Deciphering Regulatory Mechanisms by which Glucocorticoid Receptor Signaling Shapes Effector Differentiation of CD8+ Tumor-Infiltrating T Cells

Abstract

CD8+ tumor-infiltrating lymphocytes (TIL) are critical for tumor elimination and undergo a series of states change in the tumor microenvironment (TME), from stem-like T cells (TSL), to cytotoxic effector T cells (Teff), and finally to dysfunctional T cells (Tdys).
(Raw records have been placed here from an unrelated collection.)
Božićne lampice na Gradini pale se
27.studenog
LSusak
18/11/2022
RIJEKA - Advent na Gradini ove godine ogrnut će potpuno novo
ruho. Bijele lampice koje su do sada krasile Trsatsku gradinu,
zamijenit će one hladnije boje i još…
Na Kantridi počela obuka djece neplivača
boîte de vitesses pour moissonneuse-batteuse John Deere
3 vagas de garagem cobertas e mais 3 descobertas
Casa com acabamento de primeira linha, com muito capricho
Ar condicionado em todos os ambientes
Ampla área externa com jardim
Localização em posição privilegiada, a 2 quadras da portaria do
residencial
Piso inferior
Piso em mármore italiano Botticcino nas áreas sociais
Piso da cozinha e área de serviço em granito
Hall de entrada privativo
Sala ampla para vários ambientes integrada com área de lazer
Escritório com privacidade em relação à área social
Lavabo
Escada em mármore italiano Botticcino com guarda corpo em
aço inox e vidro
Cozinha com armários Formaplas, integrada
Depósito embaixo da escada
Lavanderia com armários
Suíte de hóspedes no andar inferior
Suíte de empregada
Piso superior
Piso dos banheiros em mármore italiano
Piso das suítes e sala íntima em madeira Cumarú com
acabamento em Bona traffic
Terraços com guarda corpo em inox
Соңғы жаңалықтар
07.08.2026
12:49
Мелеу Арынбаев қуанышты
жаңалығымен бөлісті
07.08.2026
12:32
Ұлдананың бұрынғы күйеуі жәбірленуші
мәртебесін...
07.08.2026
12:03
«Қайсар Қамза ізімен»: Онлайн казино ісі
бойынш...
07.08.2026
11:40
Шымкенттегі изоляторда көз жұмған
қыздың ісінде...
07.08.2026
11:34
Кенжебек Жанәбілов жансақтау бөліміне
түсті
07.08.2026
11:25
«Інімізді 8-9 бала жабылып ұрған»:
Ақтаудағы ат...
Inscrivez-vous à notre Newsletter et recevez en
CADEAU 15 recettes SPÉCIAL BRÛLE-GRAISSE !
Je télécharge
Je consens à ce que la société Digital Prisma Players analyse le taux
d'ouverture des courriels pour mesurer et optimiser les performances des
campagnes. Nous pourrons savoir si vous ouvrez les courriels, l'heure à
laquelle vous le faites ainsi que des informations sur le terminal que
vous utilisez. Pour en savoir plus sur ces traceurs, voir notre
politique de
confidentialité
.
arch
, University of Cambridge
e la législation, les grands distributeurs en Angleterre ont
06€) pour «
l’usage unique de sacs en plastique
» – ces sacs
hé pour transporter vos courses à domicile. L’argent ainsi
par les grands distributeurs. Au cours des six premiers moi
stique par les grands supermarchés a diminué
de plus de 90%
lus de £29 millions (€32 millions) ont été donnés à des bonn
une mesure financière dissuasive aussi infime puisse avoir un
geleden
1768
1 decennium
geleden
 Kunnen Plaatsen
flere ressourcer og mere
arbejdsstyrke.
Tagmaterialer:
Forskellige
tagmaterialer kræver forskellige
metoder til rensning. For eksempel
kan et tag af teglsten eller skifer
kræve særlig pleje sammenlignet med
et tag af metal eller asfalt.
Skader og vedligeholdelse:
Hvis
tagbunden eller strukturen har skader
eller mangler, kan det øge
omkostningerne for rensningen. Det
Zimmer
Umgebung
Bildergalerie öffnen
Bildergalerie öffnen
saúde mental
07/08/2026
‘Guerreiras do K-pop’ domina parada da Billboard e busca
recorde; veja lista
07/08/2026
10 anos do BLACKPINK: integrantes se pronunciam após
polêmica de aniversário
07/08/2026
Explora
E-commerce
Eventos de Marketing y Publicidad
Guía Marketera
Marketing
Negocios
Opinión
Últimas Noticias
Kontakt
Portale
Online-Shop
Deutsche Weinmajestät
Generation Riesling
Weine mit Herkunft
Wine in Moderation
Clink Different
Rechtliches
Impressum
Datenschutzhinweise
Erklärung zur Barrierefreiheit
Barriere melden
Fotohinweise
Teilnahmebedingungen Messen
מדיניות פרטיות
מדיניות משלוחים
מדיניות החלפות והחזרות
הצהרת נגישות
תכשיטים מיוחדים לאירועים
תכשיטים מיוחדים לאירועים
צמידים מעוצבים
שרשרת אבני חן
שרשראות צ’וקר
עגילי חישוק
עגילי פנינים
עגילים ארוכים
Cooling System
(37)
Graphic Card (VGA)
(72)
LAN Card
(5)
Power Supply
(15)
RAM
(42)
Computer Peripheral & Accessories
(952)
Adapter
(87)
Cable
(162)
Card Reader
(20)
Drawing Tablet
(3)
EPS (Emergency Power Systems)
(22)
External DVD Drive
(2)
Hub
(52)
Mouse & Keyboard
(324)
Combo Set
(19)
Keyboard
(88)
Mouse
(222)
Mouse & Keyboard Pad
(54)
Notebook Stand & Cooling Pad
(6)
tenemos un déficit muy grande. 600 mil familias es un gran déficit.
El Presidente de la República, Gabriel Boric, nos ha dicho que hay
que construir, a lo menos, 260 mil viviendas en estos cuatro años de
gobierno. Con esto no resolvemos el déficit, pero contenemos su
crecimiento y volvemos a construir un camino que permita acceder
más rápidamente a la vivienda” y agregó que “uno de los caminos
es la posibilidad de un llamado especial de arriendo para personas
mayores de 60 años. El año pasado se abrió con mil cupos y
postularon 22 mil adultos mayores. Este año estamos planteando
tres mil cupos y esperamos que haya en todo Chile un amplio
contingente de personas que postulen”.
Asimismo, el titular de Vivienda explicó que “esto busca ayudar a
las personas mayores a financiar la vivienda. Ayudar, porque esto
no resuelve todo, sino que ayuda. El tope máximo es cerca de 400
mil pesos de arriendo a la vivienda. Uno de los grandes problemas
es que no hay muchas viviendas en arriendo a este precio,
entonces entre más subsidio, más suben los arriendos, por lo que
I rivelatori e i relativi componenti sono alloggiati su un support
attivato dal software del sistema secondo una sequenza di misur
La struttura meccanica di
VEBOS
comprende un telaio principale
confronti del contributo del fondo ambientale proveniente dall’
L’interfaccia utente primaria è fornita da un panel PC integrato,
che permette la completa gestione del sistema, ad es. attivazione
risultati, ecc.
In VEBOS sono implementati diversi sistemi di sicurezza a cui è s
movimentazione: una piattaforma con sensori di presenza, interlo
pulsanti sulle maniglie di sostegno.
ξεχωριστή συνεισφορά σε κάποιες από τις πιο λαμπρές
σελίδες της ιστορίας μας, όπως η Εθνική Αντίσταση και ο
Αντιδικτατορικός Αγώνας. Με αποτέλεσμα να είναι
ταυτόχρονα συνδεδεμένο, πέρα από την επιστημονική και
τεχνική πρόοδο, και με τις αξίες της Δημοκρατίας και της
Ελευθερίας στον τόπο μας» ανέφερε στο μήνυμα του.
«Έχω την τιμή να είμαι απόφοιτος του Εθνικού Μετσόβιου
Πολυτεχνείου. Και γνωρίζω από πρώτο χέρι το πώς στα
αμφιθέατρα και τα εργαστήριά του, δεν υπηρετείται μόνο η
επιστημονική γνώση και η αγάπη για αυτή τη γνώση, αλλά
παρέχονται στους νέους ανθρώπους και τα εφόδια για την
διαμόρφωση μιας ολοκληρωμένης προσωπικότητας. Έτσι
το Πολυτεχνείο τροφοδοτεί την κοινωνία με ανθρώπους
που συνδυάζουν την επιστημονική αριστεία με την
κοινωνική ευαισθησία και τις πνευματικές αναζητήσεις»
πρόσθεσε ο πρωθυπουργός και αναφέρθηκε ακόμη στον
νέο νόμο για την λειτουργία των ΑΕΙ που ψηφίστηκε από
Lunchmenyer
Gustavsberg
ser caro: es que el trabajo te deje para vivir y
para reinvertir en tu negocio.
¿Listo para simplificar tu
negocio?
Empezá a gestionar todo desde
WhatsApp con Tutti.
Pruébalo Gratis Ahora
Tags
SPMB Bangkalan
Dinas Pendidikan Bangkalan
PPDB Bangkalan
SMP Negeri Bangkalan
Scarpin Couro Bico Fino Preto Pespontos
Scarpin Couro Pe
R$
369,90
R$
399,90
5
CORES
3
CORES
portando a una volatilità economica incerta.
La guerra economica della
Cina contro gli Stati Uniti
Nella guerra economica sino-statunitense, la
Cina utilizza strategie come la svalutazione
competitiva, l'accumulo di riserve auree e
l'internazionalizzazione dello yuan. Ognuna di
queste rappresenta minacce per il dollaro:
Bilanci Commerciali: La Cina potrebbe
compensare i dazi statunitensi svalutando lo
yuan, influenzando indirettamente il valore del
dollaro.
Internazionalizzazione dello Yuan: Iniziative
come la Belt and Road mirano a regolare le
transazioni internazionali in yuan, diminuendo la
A prior study indicated that endogenous glucocorticoids (GCs) in the TME shape the effector differentiation of tumor-antigen specific CD8+ T cells, initially restraining the TSL to Teff transition, and subsequently, promoting the development of Tdys. Genetic ablation of the glucocorticoid receptor (GR) specifically in CD8+ T cells improved tumor growth control. However, the mechanisms by which the GR governs the differentiation of CD8+ T cells at different stages remained unclear. In this project, we investigatd how GC signaling impacts on CD8+ T cell state transitions using single-cell RNA sequencing (scRNA-seq) of CD8+ TIL from wildtype (WT) and GR conditional knockout (GRcKO) mice. We found that WT and GRcKO CD8+ T cells differentially accumulate along two distinct differentiation trajectories. WT cells show a delayed transition out of the naïve/stem-like state and preferentially differentiated along a trajectory culminating in dysfunctional T cells. In contrast, GRcKO cells preferentially differentiated along the trajectory culminating in CX3CR1+ effectors and CCL3+CCL4+ cells that share features with tissue-resident memory (TRM) cells and cells present in patients that respond to immune checkpoint blockade (ICB) therapy. Additionally, TCR clonal expansion was more pronounced in the GRcKO cells, particularly in the CX3CR1+ effector cluster. Bioinformatic analysis suggests that this expansion is supported by enhanced glycolysis, indicating a role for GC signaling in regulating the metabolic fitness of CD8+ T cells. We identified Thioredoxin-interacting protein (TXNIP) as a key molecule induced by GR signaling, which can induce cell apoptosis and inhibit glucose transporter 1 (GLUT1) function. Indeed, TXNIP knockout increased CD8+ T cell glucose uptake and enhanced their anti-tumor effects. Our findings provide insight into the effects of GC administration on CD8+ T cell responses and may inform strategies to enhance CD8+ T cell-mediated tumor clearance.